C’était il y a presque un an. Trois cadavres étaient découverts au Saint-Siège, dans le corps des gardes suisses. L’auteur de la collection SAS en a tiré un roman jetable. Piere Grosjean l’a lu.

Je viens de finir de lire «L’espion du Vatican», l’aventure de SAS que Gérard de Villiers a consacrée à l’affaire des gardes suisses. C’est un vrai roman de gare qui sent l’after-shave, avec toutes les scènes érotiques de rigueur, imbriquées dans une intrigue absolument abracadabrante. On n’y croit pas une seconde.

Pourtant, cette trame de fiction paraîtrait presque vraisembable comparée à la version officielle défendue par les services du Saint-Siège.

Pour mémoire, selon le Vatican, c’est dans un geste de folie meurtrière que le jeune garde Cédric Tornay aurait assassiné son commandant Alois Estermann et l’épouse de celui-ci, avant de retourner l’arme contre lui. Il semble d’ailleurs que le jeune caporal avait fumé du cannabis avant le meurtre, «ce qui permettrait d’expliquer son comportement», précisait la juge d’instruction en février dernier. Sans rire.

Le médecin légiste mandaté par le Saint-Siège a aussi réussi à dénicher un kyste «de la grandeur d’un oeuf de pigeon» dans le cerveau du présumé meurtrier. Autant d’éléments qui démontrent de manière formelle, selon le Vatican, que le geste triplement fatal de Cédric Tornay relevait de la folie furieuse.

Aux esprits sceptiques qui suggèrent une possible intervention extérieure, le Vatican réplique que de toute manière, «l’étroitesse des lieux n’aurait pas permis la présence dans la salle de séjour-bureau d’une quatrième personne». Point final, l’affaire est classée.

Evidemment, le livre de Gérard de Villiers défend une version un peu plus complexe, même si à titre personnel, l’auteur semble s’être rangé derrière les conclusions du Vatican: «La thèse du coup de folie est la bonne», déclarait-il en novembre au magazine suisse L’Illustré, présentant son bouquin comme une pure fiction.

Cependant, dans le même entretien, et sans craindre la contradiction, Gérard de Villiers soutenait que trois protagonistes du drame avaient appartenu à des services secrets: le commandant des gardes suisses Alois Estermann aurait travaillé pour la RDA (une thèse déjà présentée par le journal allemand Berliner Kurier); son épouse Gladys aurait oeuvré pour la CIA; et le confesseur de Cédric Tornay aurait appartenu aux renseignements du Vatican.
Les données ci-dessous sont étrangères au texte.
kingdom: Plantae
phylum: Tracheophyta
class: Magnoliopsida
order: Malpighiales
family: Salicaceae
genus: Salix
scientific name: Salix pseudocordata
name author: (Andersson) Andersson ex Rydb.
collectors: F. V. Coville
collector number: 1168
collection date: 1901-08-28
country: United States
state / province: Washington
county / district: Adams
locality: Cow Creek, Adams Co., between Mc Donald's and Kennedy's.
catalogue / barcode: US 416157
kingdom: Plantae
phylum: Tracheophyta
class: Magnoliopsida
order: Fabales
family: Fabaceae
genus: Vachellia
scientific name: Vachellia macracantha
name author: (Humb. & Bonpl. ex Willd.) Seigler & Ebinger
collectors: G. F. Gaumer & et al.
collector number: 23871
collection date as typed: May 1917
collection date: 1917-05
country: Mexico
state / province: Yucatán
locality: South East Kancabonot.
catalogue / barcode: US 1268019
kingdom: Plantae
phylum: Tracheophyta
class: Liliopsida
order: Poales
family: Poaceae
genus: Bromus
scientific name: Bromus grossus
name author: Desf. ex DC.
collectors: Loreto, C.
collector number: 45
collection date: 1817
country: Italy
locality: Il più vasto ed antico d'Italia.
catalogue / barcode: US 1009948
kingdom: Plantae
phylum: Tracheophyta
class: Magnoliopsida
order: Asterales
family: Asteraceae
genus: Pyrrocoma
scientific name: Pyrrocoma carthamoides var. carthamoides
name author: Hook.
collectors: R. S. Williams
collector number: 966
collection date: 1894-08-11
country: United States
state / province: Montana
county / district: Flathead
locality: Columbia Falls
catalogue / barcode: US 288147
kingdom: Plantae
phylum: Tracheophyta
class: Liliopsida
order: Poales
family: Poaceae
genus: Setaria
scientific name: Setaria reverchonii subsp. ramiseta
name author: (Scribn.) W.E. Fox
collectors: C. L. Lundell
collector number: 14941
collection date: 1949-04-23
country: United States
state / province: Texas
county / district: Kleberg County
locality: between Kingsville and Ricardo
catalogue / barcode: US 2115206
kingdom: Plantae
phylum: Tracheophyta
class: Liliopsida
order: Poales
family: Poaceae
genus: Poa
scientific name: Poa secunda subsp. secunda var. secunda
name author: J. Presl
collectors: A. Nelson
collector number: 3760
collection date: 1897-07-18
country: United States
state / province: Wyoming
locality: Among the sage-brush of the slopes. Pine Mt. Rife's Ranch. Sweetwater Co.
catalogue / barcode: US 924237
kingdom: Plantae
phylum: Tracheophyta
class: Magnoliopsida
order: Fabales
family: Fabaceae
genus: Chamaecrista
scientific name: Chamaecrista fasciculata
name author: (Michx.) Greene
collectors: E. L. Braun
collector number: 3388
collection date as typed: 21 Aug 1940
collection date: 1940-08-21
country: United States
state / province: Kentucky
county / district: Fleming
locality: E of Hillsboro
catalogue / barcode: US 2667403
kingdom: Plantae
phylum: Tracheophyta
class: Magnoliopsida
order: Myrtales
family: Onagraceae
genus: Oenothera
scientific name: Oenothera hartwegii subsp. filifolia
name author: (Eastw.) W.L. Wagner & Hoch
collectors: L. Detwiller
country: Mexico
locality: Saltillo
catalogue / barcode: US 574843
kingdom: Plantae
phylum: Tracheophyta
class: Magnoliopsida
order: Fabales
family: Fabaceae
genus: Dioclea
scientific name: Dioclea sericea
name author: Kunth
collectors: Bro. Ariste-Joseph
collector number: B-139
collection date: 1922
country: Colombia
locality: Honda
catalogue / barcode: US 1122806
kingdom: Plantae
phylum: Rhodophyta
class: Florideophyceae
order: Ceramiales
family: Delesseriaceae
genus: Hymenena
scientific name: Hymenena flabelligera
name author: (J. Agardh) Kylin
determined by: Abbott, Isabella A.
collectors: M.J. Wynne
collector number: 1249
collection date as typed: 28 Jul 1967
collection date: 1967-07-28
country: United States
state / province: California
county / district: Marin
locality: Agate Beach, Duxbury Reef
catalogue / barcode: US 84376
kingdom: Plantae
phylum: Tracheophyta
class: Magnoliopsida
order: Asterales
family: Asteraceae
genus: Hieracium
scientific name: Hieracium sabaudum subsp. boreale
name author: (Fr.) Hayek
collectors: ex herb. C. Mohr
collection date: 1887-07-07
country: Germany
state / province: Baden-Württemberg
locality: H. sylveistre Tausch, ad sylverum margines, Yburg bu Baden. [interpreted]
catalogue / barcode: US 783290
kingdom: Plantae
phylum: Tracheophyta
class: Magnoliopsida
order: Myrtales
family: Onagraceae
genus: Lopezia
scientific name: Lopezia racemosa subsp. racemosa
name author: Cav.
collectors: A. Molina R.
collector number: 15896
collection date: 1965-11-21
C’est précisément le point de départ de cette aventure de SAS. Dès le premier chapitre, le jeune caporal valaisan, qui s’appelle ici Stephan Martigny, est abattu par son confesseur, le Père Hubertus, qui tue dans la foulée le commandant et son épouse. L’ecclésiastique maquille ensuite le triple crime afin de faire croire au réglement de compte d’un jeune caporal humilié par son supérieur. Le Père Hubertus est visiblement manipulé, mais par qui?

Appelé à élucider l’affaire, le puissant Malko se rend alors au Saint-Siège pour mener l’enquête. Il s’y fait violer par une splendide rousse, par une brune effarouchée et par une plantureuse blonde, toujours consentant, et toujours selon le même schéma: la femme se jette «sauvagement» sur lui.

Gérard de Villiers rappelle au passage que son héros est doté d’une virilité imposante, tout comme le jeune garde suisse assassiné: «Stephan Martigny était très beau, très doux et très bien monté. Un véritable étalon.»

C’est la loi des SAS: la longueur du sexe distingue les bons de méchants. Le véritable salaud de l’affaire, un Monsignor espagnol haut placé, est d’ailleurs doté d’un pénis «minuscule». Il est aussi très laid, dégarni et obsédé sexuel. C’est lui qui est à l’origine du triple crime.

Espion aux ordres de Moscou, ce prélat espagnol avait manipulé le Père Hubertus afin de se débarasser du commandant des gardes suisses. Pour un motif très simple: ce dernier l’avait surpris alors qu’il photocopiait des documents classés top secret de la diplomatie vaticane.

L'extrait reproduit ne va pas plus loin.